Ed turned around, and ushered everyone to go ahead of him with a gesture. They began their hike along the tracks, with Kevin and Edd in the front making sure not to make eye contact, Jimmy in the middle lost in his own thoughts, and Ed in the back keeping watch over them. Though he kept an aloof face, his anger had faded into sadness, and he wondered if he had done the right thing.

A while passed, and then another. The air thickened again, and it seemed as if the tracks were the only thing visible in the void of white swirling around the four boys. At last, Edd noticed a fleck of red in the distance, which turned into a flicker, and then a flare. And then he noticed that it really was a flare, almost dead but still sparking diligently to signal their attention, and everyone quickly hustled to it.

The flare stick sat haphazardly on the tracks, and next to it was a metal box. Kevin pushed past Edd as rudely as he could to open it, and found a note inside.
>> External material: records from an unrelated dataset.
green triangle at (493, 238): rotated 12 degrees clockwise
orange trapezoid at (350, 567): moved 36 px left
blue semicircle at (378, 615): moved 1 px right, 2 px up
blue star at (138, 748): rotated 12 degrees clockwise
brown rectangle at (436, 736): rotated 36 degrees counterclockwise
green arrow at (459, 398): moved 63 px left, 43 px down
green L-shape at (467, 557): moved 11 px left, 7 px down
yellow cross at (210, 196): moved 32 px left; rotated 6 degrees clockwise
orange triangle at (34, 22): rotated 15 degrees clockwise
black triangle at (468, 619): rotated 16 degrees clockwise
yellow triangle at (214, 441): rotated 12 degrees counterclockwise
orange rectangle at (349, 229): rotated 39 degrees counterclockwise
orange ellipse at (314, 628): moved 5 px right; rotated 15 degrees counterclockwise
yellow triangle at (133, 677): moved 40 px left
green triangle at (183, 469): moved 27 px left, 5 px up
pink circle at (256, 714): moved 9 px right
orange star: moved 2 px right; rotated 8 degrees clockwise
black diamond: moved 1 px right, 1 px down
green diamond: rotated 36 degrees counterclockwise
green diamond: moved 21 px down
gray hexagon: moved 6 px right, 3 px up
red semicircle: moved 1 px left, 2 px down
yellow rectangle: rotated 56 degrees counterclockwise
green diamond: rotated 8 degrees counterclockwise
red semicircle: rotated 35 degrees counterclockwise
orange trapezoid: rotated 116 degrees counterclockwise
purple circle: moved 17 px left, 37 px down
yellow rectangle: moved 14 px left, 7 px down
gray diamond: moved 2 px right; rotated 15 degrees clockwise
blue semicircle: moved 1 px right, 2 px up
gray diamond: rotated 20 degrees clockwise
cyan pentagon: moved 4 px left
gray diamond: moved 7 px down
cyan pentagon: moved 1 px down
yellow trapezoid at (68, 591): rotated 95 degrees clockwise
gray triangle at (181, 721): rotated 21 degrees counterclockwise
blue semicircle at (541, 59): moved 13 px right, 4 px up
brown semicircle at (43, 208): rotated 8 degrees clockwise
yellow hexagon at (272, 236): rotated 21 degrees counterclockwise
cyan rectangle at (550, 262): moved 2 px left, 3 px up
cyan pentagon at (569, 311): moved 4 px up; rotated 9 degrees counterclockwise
Children, I give my deepest apologies that I have failed to keep you safe on my own express. Furthermore, I must protect the rest of the passengers as well, so we cannot stop to look for you until they are in a safe place. Further down the line, a few miles about, there is a safe house built for emergencies. Enclosed in this box is the key, as well as a few rations and extra clothing for the journey there. We will do our best to return to the safe house and pick you up as soon as possible. Please be careful out there.

—The Conductor.

"…He signs letters with his title instead of his name?" Edd remarked, earning a confused shrug from Kevin. The boys looked inside the box and found some energy bars, a first aid kit, and some extra gloves and hats. Underneath all of it was the key, which Ed quickly snatched.

"I'll open the door," he said sternly, trying to keep the unsureness out of his voice. The three others gave him a look, but said nothing.

Not another word was said as they continued their hike along the tracks, nor were there any other monsters to attack them. There was just the cold, attempting to dissuade them from taking another step for each one they took despite it. Kevin's face was numb. He blinked to hide his gaze shifting over to Edd for a second, and blinked again to look away.

Stupid dork. Dork, dork, dorky-dork.

As he seethed, he noticed safe house up ahead. It was small and partially buried in the snow, but the black door to it stood out against everything else. Everyone waited impatiently as Ed fumbled with the key in his unsteady hand until he finally unlocked it. The four went in without a word, and Ed closed the door behind them.